▶ TEXT UNDER STUDY:
────────────────

Coronavirus puts brakes on local election campaigns
Forget the handshaking, fish fries and baby-hugging that would be taking place at this stage of the political season.
Local candidates in municipal and constitutional races have all but shelved their campaigns as the COVID-19 pandemic has reached the campaign trail. Candidates have seemingly turned their attention to finding ways to help the community make it through the uncertainty caused by spread of the virus.
At the same time Leon County Supervisor of Elections Mark Early has joined other supervisors in the state who have appealed to Gov. Ron DeSantis for help. They’ve asked the governor to take emergency action to help them with anticipated shortfall of poll workers and other election-related issues.
According to the News Service of Florida, the supervisors are asking DeSantis to issue an order that would allow them to add additional or alternative early voting sites. They also would like to have the option of adding an extra week for the early voting period and allow voters to cast ballots at early voting sites until Election Day.
The uncertainty makes it difficult to plan for certain phases of the election, Early said.
“This is a new wrinkle; to say the least for an election,” he said. “We have faced hurricanes and all kinds of emergencies but this COVID-19 pandemic is such a long lasting thing that it’s hard to plan for it.”
Candidates are facing a similar challenge. City commissioners Curtis Richardson and Elaine Bryant brought their campaigns to a halt almost a month ago as a statewide shutdown of schools, restaurants and other business are beginning to affect the economy.
All of this comes just four months before an Aug. 18 primary for many local races. Making the rounds for community meetings with their constituents and ad buys are all on hold.
“As city commissioner, I really have to focus in on what we are trying to do for people who live here,” said Bryant. “The bottom line is my focus as a city commissioner is foremost in my line of things to do rather than campaigning.”
Bryant is running for Seat 1, which she inherited in December 2018 following the suspension of Scott Maddox. He was indicted on federal corruption charges and was removed from office by DeSantis.
Richardson, the dean of the city commission, also said his focus is on helping the community cope. He added that his wife Nina Ashenafi Richardson, who is running for reelection for Leon County Judge Seat 5, has also suspended her campaign.

────────────────

▶ SOURCE INFORMATION:
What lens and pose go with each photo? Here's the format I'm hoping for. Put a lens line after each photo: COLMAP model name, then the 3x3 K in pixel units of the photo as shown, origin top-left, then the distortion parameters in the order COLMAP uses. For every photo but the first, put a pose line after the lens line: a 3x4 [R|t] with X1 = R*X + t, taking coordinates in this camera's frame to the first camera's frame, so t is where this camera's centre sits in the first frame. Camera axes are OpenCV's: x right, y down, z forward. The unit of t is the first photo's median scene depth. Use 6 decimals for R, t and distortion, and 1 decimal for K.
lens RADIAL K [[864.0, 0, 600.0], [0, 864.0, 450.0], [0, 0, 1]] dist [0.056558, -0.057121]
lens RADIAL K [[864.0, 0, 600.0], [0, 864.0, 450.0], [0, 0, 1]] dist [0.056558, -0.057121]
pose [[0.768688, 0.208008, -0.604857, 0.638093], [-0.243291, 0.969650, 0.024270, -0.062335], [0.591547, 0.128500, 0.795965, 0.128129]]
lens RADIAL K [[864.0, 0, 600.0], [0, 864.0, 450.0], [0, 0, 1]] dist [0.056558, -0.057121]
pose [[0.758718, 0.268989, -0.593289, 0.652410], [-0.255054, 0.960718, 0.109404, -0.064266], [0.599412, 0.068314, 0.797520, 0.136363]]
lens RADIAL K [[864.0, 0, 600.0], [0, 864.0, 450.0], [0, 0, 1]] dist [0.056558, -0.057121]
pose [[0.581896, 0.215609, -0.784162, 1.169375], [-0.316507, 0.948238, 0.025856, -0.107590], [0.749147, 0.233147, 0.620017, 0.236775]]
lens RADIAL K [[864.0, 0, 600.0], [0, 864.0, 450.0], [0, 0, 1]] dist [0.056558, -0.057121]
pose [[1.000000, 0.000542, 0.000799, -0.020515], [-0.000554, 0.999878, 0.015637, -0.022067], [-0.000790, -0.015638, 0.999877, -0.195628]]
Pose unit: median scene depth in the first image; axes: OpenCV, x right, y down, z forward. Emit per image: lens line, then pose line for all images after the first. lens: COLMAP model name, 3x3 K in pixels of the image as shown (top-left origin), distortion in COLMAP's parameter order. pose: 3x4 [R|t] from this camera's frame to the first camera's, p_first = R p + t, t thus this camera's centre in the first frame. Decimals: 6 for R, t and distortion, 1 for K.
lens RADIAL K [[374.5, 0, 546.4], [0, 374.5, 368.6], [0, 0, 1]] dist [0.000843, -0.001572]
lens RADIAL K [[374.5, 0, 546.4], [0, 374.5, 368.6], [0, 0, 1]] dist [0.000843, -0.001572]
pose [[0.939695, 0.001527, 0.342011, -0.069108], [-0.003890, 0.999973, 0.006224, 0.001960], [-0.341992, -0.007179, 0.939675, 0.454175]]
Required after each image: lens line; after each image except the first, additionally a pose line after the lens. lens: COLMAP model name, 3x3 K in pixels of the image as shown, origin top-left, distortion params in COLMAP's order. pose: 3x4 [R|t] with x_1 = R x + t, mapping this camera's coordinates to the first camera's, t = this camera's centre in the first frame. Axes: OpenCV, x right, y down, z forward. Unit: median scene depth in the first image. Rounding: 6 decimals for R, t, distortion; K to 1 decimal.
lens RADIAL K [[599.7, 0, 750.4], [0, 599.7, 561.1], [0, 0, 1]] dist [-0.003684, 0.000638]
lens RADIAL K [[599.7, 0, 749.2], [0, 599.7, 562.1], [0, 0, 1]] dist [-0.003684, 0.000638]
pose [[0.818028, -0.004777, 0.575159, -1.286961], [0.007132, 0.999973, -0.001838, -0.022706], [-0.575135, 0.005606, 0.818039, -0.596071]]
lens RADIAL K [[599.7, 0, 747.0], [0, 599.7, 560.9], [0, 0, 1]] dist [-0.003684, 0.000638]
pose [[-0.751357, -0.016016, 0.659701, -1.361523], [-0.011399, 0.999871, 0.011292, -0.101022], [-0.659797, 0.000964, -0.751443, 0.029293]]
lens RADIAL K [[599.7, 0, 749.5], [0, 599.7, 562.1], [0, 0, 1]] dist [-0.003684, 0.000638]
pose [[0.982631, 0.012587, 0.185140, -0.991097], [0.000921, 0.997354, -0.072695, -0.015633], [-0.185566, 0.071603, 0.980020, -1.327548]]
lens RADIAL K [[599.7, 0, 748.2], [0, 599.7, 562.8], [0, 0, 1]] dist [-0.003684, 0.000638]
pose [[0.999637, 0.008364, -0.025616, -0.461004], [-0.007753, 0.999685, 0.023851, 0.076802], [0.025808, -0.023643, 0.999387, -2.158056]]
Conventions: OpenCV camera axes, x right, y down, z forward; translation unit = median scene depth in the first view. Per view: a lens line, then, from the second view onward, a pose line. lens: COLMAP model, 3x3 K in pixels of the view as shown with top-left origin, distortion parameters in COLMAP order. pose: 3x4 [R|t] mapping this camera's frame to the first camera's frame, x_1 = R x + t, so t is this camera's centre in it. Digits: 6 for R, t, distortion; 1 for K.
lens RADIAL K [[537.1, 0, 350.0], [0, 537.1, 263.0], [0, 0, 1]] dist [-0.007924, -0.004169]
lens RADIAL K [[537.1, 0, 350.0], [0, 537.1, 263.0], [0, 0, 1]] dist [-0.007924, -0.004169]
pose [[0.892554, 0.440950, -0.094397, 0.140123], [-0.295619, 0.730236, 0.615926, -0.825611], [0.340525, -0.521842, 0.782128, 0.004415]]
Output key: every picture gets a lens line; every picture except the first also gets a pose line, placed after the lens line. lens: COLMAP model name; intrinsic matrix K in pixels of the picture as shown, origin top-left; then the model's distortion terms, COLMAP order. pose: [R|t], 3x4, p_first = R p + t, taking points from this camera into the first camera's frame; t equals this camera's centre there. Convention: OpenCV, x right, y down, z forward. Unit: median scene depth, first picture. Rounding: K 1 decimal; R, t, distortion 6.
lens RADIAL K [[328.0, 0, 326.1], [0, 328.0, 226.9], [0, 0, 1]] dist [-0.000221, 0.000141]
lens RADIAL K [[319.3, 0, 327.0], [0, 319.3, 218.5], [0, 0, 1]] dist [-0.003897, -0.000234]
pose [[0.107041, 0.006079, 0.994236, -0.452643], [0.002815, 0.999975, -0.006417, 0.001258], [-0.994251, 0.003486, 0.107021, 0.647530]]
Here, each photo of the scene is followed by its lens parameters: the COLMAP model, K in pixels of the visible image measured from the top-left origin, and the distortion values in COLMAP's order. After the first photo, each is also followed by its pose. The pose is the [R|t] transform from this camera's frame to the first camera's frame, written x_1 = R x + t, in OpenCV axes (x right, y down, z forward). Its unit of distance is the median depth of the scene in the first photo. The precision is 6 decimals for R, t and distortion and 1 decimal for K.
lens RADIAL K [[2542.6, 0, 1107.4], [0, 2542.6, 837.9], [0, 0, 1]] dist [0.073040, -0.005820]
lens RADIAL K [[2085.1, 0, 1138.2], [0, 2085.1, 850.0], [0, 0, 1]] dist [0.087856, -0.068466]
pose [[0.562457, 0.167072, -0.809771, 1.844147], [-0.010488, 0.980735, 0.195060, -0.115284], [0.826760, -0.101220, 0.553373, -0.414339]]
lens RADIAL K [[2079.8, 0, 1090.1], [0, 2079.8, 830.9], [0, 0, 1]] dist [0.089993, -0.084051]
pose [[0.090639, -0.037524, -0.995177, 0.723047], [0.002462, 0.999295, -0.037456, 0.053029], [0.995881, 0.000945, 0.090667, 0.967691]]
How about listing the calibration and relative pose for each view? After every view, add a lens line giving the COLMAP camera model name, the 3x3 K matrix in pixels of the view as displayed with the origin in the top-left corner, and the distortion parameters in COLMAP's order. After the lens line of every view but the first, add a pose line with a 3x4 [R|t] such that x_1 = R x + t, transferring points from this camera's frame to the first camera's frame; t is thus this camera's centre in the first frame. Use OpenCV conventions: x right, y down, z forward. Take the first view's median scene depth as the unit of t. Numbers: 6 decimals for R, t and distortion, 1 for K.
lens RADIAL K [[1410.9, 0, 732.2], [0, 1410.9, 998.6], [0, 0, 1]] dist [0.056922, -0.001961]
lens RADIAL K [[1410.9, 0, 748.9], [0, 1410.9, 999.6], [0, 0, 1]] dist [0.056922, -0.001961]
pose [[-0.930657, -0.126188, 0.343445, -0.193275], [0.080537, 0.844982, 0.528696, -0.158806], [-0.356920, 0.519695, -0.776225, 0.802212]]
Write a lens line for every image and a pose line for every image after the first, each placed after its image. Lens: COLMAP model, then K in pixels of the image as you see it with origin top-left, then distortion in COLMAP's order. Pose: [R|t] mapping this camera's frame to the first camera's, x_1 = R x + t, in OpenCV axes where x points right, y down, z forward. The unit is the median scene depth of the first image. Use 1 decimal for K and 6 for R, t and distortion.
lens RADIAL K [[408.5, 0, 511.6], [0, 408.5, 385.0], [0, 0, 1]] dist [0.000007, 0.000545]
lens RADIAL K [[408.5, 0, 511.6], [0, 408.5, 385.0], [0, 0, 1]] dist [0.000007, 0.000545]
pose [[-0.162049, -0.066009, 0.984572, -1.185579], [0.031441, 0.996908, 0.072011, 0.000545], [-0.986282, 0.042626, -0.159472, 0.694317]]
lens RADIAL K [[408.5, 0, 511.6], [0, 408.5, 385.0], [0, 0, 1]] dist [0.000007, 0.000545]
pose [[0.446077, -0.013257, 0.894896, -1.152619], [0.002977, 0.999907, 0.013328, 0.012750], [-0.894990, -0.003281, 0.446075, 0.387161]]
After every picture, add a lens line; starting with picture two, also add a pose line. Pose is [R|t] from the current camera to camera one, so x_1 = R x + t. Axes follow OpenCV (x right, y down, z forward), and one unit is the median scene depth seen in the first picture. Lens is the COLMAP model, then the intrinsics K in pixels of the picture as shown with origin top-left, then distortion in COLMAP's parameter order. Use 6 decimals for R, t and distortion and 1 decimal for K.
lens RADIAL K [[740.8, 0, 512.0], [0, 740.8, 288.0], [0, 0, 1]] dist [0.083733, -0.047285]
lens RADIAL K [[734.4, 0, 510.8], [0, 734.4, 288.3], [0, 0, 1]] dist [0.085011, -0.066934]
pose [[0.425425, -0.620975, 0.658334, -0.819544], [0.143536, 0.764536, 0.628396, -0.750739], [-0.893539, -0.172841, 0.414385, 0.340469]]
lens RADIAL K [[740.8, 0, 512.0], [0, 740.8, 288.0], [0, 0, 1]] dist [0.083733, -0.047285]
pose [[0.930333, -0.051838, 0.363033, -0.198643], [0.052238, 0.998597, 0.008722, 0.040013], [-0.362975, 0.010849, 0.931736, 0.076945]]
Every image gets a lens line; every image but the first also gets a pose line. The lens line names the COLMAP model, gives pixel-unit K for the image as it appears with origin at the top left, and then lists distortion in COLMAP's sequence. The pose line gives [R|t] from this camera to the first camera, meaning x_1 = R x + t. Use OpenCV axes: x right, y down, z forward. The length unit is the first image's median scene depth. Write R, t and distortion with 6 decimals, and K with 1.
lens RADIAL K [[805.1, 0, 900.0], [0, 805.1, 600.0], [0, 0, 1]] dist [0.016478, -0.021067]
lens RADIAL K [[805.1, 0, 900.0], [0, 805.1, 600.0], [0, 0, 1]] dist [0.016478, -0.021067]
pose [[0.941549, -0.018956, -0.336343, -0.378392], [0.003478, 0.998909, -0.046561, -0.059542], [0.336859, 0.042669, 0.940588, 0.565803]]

────────────────

▶ PROMPT 1: In the article on how the coronavirus has affected local election campaigns, what date is given for the primary in many local races?
▶ PROMPT 2: Continue the article on how the coronavirus has affected local election campaigns, starting right after its final sentence.

▶ RESPONSE AREA 1: August 18

▶ RESPONSE AREA 2:
“This is a challenge like no one has ever experienced before,” he said. “I’ve been in elected office for almost 20 years now and had never been confronted by anything like this.”
COVID-19 has impacted his fund-raising, although he had a campaign committee in place, said Richardson, adding that he wouldn’t be comfortable doing fund-raising at this point.
“What’s important is that we help our neighbors and support our local small businesses,” said Richardson, who has been volunteering with farm share food distributions. “That’s what my emphasis has been and my wife as well.”
First-time Leon County candidate attorney Carolyn Cumming, who is running for the at-large seat, said she’s in the midst of getting petitions signed to meet a May 11 deadline. However, she also has been refraining from seeking campaign funds because of the impact of the coronavirus.
“We’re just trying to take it one day of a time, but it’s taking a toll,” Cummings said. “But of course human life is priority and public safety of everybody is priority as well.”
For Cumming and other candidates who are counting on petitions to get on the ballot, Early said his office is accepting petitions that were filled out electronically.
Early, who also is running for reelection to a second four-year term, encouraged voters to use his office’s website to retrieve ballots to complete early voting and voting by mail.
“The main message to try to get across to voters is they should try and vote by mail,” Early said, citing uncertainty about how long effects of the pandemic could be felt.
He and his counterparts statewide are advocating for early voting because social distancing could reduce the number of poll workers in the fall.
“That (using the website) would certainly improve our ability to plan for the election,” he said, “improve our ability to get these ballots out in the mail and it would relieve a lot of the burden that we would have to plan for in-person voting.”